Pricing Decisions for Power Battery Closed-Loop Supply Chains with Low-Carbon Input by Echelon Utilization Enterprises

Abstract

Today, with the number of waste power batteries and consumers’ awareness of low-carbon both increasing, a new closed-loop supply chain model in which the node enterprises of reverse supply chains are being constructed. These are responsible for the recycling, echelon utilization and low-carbon innovation of waste power batteries. This provides a new way for the development of reverse supply chain node enterprises and lays a theoretical foundation. In this paper, we use the backward solution method to solve the Nash equilibrium solution of the Stackelberg game. Through numerical calculation and simulation, the decision variables, profit and income of the supply chain are analyzed and the equilibrium results are compared. The experimental results indicate that the implementation of low-carbon innovative production by cascaded utilization enterprises is conducive to the growth of their profits with lower cost inputs. The impact of the initial waste power battery recycling rate on the decision variables is negative, while, for the supply chain as a whole, the profit growth of the node companies can be positive and the location of the inflection point appears to be particularly important. The sensitivity coefficient of low-carbonization levels has a positive regulatory effect on decision variables and location of all parties.

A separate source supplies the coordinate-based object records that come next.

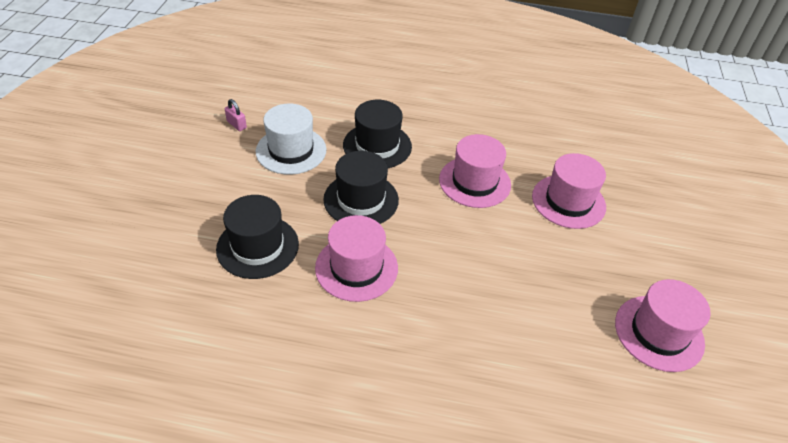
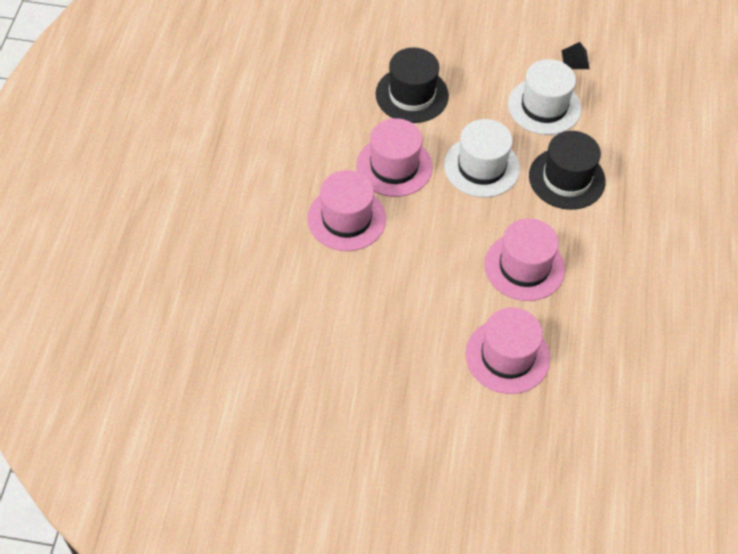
camera: 90 degrees right, 10 degrees up
pink padlock [225,99,247,131] -> black pyramid [562,42,590,69]
black hat [323,151,399,224] -> white hat [444,119,520,198]
pink hat [615,279,711,372] -> pink hat moved to [307,170,386,251]

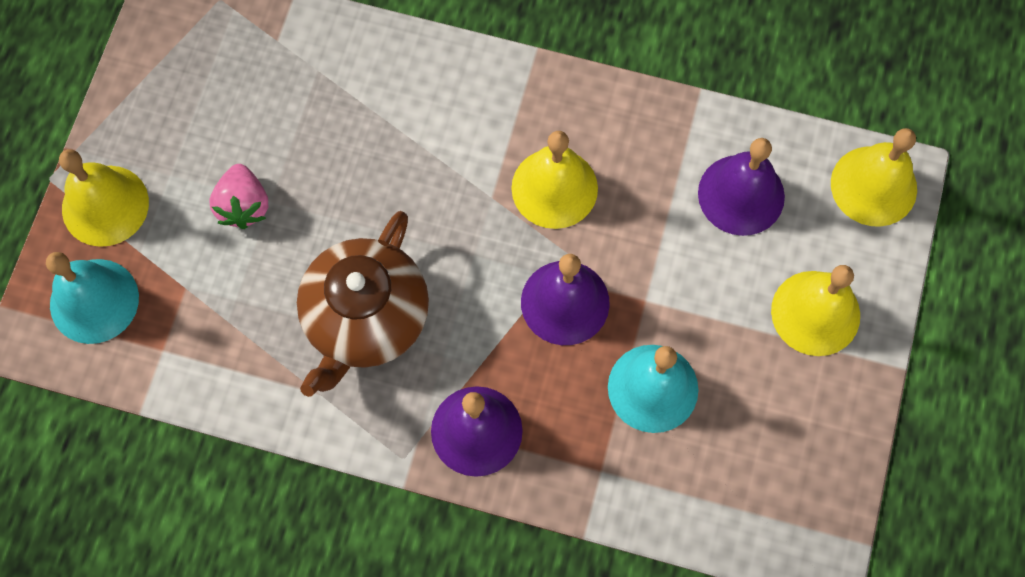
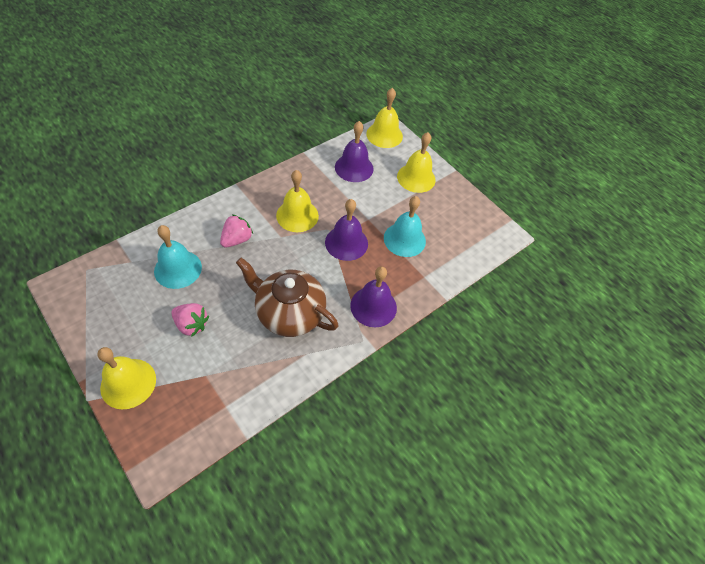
camera: 60 degrees left, 15 degrees down
turquoise bell [46,252,139,344] -> turquoise bell moved to [154,225,202,289]
brown teapot [297,211,429,397] -> brown teapot turned 150 degrees clockwise [236,258,338,337]
none -> pink strawberry [220,215,253,248]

The closed-loop supply chain model proposed in this study promotes the overall development of a power battery closed-loop supply chain, and also provides theoretical guidance for reasonable pricing decisions of node enterprises under the new model. Based on the results of this paper, the government can implement incentives such as subsidies, or formulate reasonable policies for the development of a power battery closed-loop supply chain.